Buhari Sahih c. 4 ve 5’de, Abdi Cem’un- Beyn’es- Sihah’is-Sitte c. 2’de, Beyhaki Sünen s. 9 ve 224’de, Tirmizi Cami’ c. 2 s. 135’de, Ebu Davud Sünen’de, Harezmi Menakıb’da, Şevkani Tefsir c. 2 s. 319’da, İbn-i Meğazili Fezail’de, Muhammed bin Talha Metalib’us- Süul s. 17’de, Şeyh Süleyman Belhi Yenabi’ul- Mevedde 18. Bab’da, (muhtelif yollarla Ehl-i Sünnet alimlerinden naklen), Taberi Riyaz’un- Nazre s. 147’de ve Zehair’ul- Ukba s. 69’da, Sibt bin Cevzi Tezkire s. 22’de, imam Nesai Hasais’ul- Alevi s. 14’de (bu Bab’da altı hadis rivayet etmiştir), İbn-i Kesir Tarih-u Kebir c. 5, s. 38 ve c. 7, s. 357’de, Askalani İsabe c. 2, s. 509’da, Celaluddin Suyuti Dürr’ul- Mensur c. 3, s. 208 Beraat süresinin ilk ayetinin tefsirinde, Taberi Cami’ul- Beyan c. 10. s. 41’de, imam Sa’lebi Keşf’ul- Beyan’da, İbn-i Kesir Tefsir, c. 2, s. 333’de, Alusi Ruh’ul- Meani c. 3, s. 268’de, İbn-i Hacer Savaik s. 19’da, Heysemi Mecme’uz- Zevaid c. 7, s. 29’da, Muhammed bin Yusuf Kifayet’ut- Talib’in 62. babının125. sayfasında (Ebu Bekir’den, Hafız Ebi Naim’den, Hafız Dimaşki’nin Müsned’inden farklı yollarla müsned olarak naklen), imam Ahmed Hanbel Müsned c. 1, s. 3 ve 101’de, yine c. 3, s. 283’de, yine c. 4, s. 164’de, Hakim Müstedrek-i Kitab-i Meğazi c. 2, s. 51’de, yine aynı kitab c. 2, s. 331’de, Mevla Ali Muttaki Kenz’ul- Ummal c. 1, s. 246 ila 449’da ve c. 6, s. 104 Fezail-u Ali’de, tevatür olarak bu olayı rivayet etmiş ve sıhhatini onaylamışlardır.

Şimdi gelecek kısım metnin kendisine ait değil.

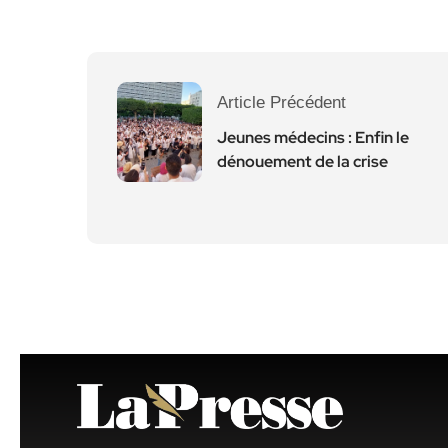
Article Précédent
Jeunes médecins : Enfin le
dénouement de la crise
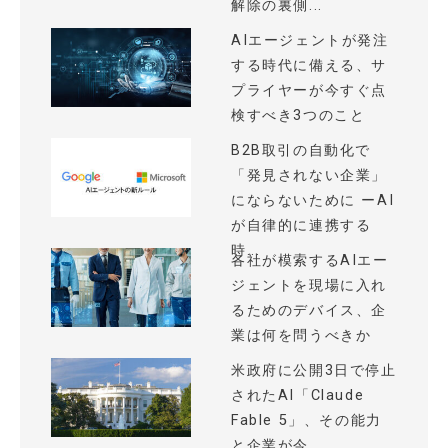
解除の裏側...
AIエージェントが発注
する時代に備える、サ
プライヤーが今すぐ点
検すべき3つのこと
B2B取引の自動化で
「発見されない企業」
にならないために ーAI
が自律的に連携する
時...
各社が模索するAIエー
ジェントを現場に入れ
るためのデバイス、企
業は何を問うべきか
米政府に公開3日で停止
されたAI「Claude
Fable 5」、その能力
と企業が今...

Seyyid Abdulhayy: Peygamber (s.a.a)’in bütün fiil ve sözleri Allah-u Teala tarafındandır. O halde neden önce bu görevi Ali’ye (k.v) vermedi de Ebu Bekir’e verdi ve sonra da Allah’ın emriyle Ali gidip Ebu Bekir’i yolun yarısından geri çevirdi?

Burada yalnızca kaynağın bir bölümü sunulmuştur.